CLAIM: Allred, in his ad, says, "It didn't have to happen. I'm Keith Allred. I'll make cost-effective investments in education without raising taxes. Otter helped special interests and hurt schools. As governor I'll work for you and them."
Allred maintains Idaho could have eliminated tax exemptions for special interests and filled vacant positions at the state Tax Commission to collect more tax money. Otter responds that he's signed just one tax exemption into law since he's been governor, and that he successfully proposed a plan to phase in more audit staff at the Tax Commission over several years, while monitoring that the investment pays off. Allred also has contended that Otter and the Legislature estimated tax revenues for the coming year too low, ignoring forecasts from experts and forcing deeper cuts than were necessary; only time will tell on that.
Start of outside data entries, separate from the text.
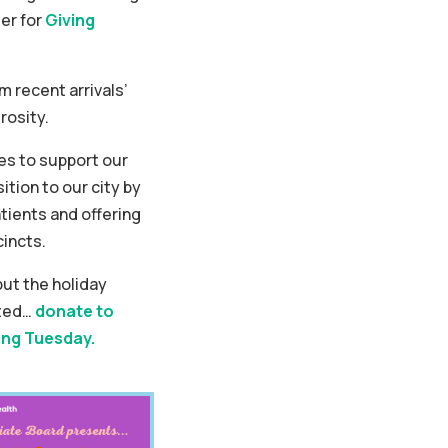
er for
Giving
 recent arrivals’
rosity.
s to support our
ition to our city by
tients and offering
cincts.
ut the holiday
rted…
donate to
ing Tuesday.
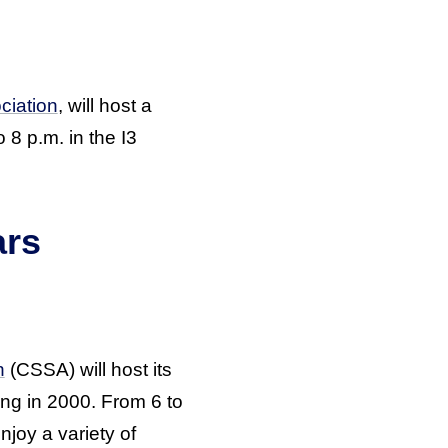
ciation
, will host a
 8 p.m. in the I3
ars
n
(CSSA) will host its
ing in 2000. From 6 to
joy a variety of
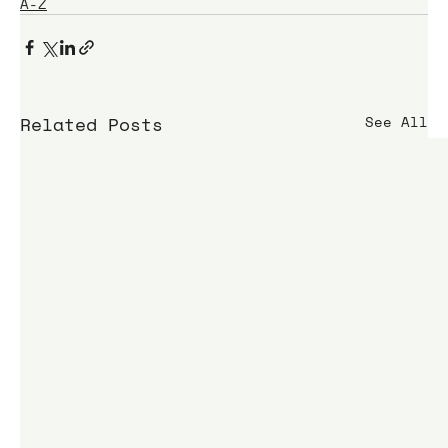
A-Z
Related Posts
See All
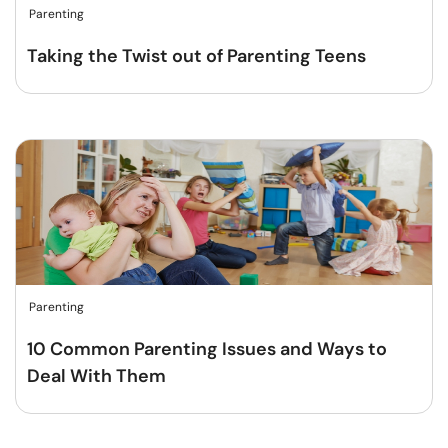
Parenting
Taking the Twist out of Parenting Teens
Parenting
10 Common Parenting Issues and Ways to
Deal With Them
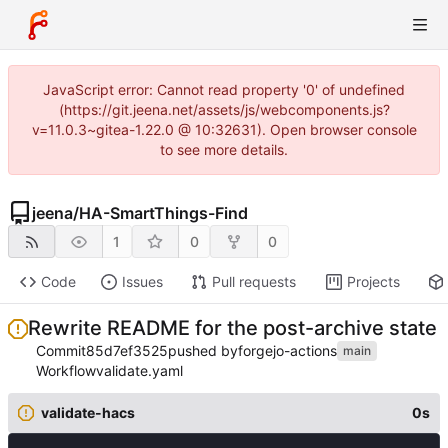
JavaScript error: Cannot read property '0' of undefined
(https://git.jeena.net/assets/js/webcomponents.js?
v=11.0.3~gitea-1.22.0 @ 10:32631). Open browser console
to see more details.
jeena
/
HA-SmartThings-Find
1
0
0
Code
Issues
Pull requests
Projects
Rewrite README for the post-archive state
Commit
85d7ef3525
pushed by
forgejo-actions
main
Workflow
validate.yaml
validate-hacs
0s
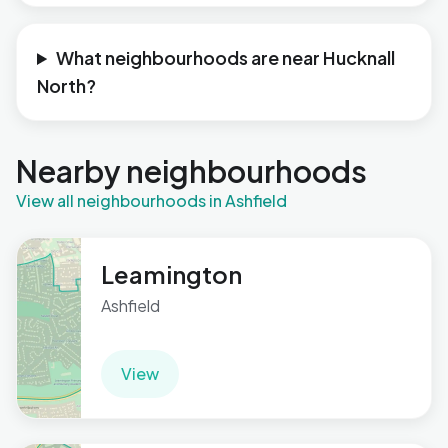
What neighbourhoods are near Hucknall
North?
Nearby neighbourhoods
View all neighbourhoods in Ashfield
Leamington
Ashfield
View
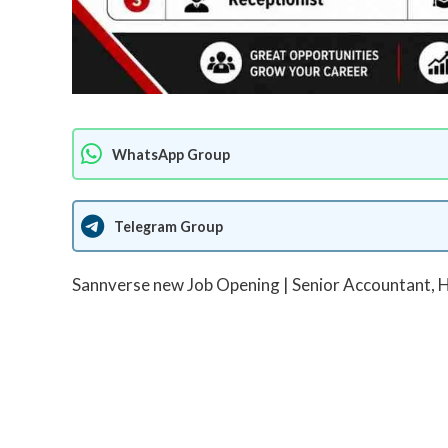
WhatsApp Group
Telegram Group
Sannverse new Job Opening | Senior Accountant, H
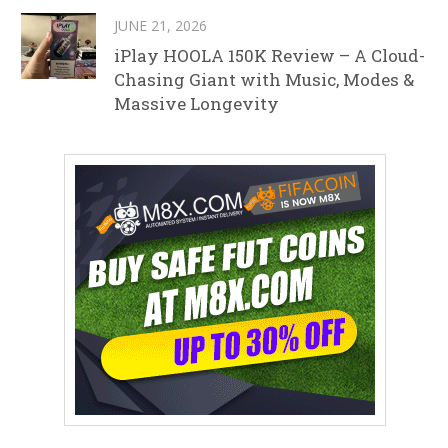
JUNE 21, 2026
iPlay HOOLA 150K Review – A Cloud-
Chasing Giant with Music, Modes &
Massive Longevity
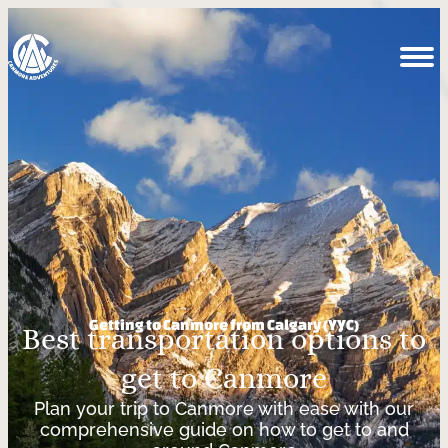
Getting to Canmore from Calgary (YYC)
Best transportation options to
get to Canmore
Plan your trip to Canmore with ease with our
comprehensive guide on how to get to and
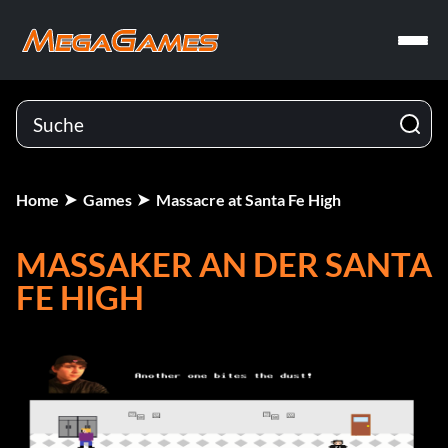
Home
Games
Massacre at Santa Fe High
MASSAKER AN DER SANTA
FE HIGH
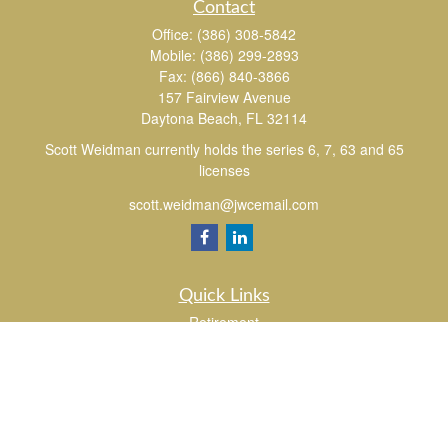
Contact
Office:
(386) 308-5842
Mobile:
(386) 299-2893
Fax:
(866) 840-3866
157 Fairview Avenue
Daytona Beach,
FL
32114
Scott Weidman currently holds the series 6, 7, 63 and 65
licenses
scott.weidman@jwcemail.com
Quick Links
Retirement
Investment
Estate
Insurance
Tax
Money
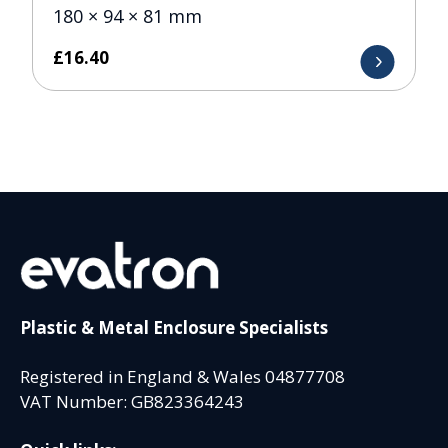
180 × 94 × 81 mm
£
16.40
Plastic & Metal Enclosure Specialists
Registered in England & Wales 04877708
VAT Number: GB823364243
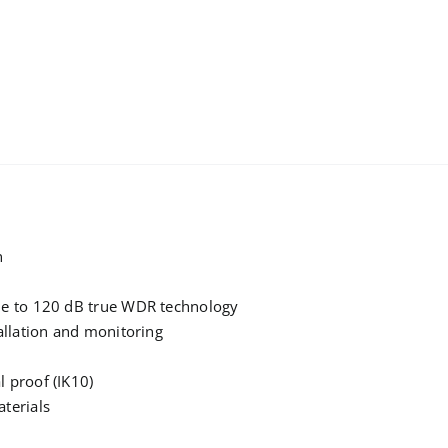
n
due to 120 dB true WDR technology
tallation and monitoring
l proof (IK10)
aterials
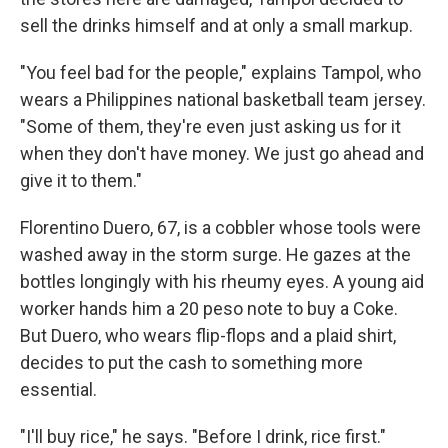
sell the drinks himself and at only a small markup.
"You feel bad for the people," explains Tampol, who
wears a Philippines national basketball team jersey.
"Some of them, they're even just asking us for it
when they don't have money. We just go ahead and
give it to them."
Florentino Duero, 67, is a cobbler whose tools were
washed away in the storm surge. He gazes at the
bottles longingly with his rheumy eyes. A young aid
worker hands him a 20 peso note to buy a Coke.
But Duero, who wears flip-flops and a plaid shirt,
decides to put the cash to something more
essential.
"I'll buy rice," he says. "Before I drink, rice first."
Otter's campaign spokesman, Ryan Panitz, had this response to the ad: "We invite our opponent to actually do his own homework and study these facts! Governor Otter put more than $394M in to education to insulate it and put $20M straight in to the classroom for textbooks, supplies, and important programs to our students. Governor Otter’s initiatives, like the Idaho Education Network, have connected our students to new learning opportunities. In addition, the Governor’s new Opportunity Scholarships are providing more chances for our children to go on to college than ever before."
The ad includes an image of a troubled Otter looking down at a tall stack of papers; that's a composite image in which the papers and other elements were added. "He is consistent in saying that we had alternatives to making the cut to education that Otter chose to make," said Allred's campaign spokesman, Shea Andersen. "So we talk about studies from the state's economists, from the Tax Commission, there's several out there that say there were options. So the message in the ad with that image is the evidence stacks up and Otter still does the wrong thing." The children shown in the ad are from families of Allred supporters who volunteered to participate in the commercial. It started airing last night in markets from Boise to Idaho Falls. Andersen said the campaign anticipates running TV ads in northern Idaho as well, but thus far has not.